SRS is one of the largest oil refiners in Italy - controlling 17% of its distillation capacity. It operates one of the most advanced plants - consistently generating refining margins (‘crack spreads’) in excess of its benchmark.
It generated revenues selling refined products (Gasoline, LPG, etc.) to Italy (27% of sales), Spain (11%), Other EU (17%), and Non-EU countries (44%). Electricity sales contributed 8% to revenues.
The industry faces regulatory pressure to transition from hydrocarbons to renewables – and is subject to windfall taxes and electricity tariff controls.
Its fortunes are dependent on the volatility of oil and the demand/supply balance of refined products. It’s also exposed to fluctuations in the EUR/USD rate, electricity prices, and CO2 allowances - which are managed using derivatives.
Management has cases pending against them for allegedly purchasing oil illegally from Kurdistan – this is legally assessed as a remote risk but they expect tax penalties of €75-80mn (payable in quarterly instalments of €4.7mn).
SRS generated ebitda-level losses in FY20 and FY14 but operating cash flows were negative only in FY20 during the pandemic.
It reported abnormally good performance after Russian supply was hit in FY22 – with TTM revenues of €16.29bn (FY21: €8.56bn), ebitda of €1.25bn (FY21: €267mn), and net profits of €479mn (FY21: €9mn).
Taking average revenues of ~€10bn, applying average ebitda margins of ~5%, and deducting depreciation and taxes results in average earnings of ~€230mn.
Derivatives can swing profits by €41mn on 20% moves in oil prices, and another €40mn on 10% moves in the EUR/USD rate - which is a notable risk.
The financial position (as at March 31st, 2023) is strong with net cash of €236mn. Most of the debt of €528mn is due only in 2028. Tangible equity stood at €1.31bn.
Returns on capital are satisfactory at ~17-18%.

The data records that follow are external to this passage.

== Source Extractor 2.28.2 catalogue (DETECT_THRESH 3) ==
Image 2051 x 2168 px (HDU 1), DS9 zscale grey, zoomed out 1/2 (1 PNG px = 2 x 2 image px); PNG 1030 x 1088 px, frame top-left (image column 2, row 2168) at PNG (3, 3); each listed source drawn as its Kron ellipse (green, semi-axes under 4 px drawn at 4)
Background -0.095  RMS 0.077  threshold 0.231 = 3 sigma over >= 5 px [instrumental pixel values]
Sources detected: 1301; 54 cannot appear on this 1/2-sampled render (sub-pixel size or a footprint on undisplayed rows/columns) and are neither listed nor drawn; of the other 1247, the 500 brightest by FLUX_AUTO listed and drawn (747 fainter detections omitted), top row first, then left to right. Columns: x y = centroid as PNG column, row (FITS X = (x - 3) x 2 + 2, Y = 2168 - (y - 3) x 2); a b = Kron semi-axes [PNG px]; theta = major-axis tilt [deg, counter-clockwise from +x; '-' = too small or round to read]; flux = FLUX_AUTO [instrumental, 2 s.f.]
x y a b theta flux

The equity trades for ~€1.07bn, which is ~4.7x average earnings, and ~81% of tangible equity.
Dividends aren’t regular but the last payment of €181mn was satisfactory (shares now trade ex-div). However, management intends to pay accrued windfall taxes, and incur ‘catch-up’ capital expenditures of ~€260mn – therefore, dividends shouldn’t be expected at that rate.
Management expects invested capital in “new energy” to exceed the traditional business by 2026. This should temper enthusiasm for the stock - however, management’s record of capital efficiency implies these pronouncements may be for regulatory consumption.
Overall, the stock appears undervalued considering the competitive position and capital efficiency of this enterprise.